**Exercise directions:** The entries that follow are to be duplicated in full, character for character.

**Information shown:**
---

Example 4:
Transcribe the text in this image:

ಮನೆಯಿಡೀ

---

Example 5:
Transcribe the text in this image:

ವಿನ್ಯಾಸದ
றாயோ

**Task answer:**
---

Example 4:
Transcribe the text in this image:

ಮನೆಯಿಡೀ

---

Example 5:
Transcribe the text in this image:

ವಿನ್ಯಾಸದ
றாயோ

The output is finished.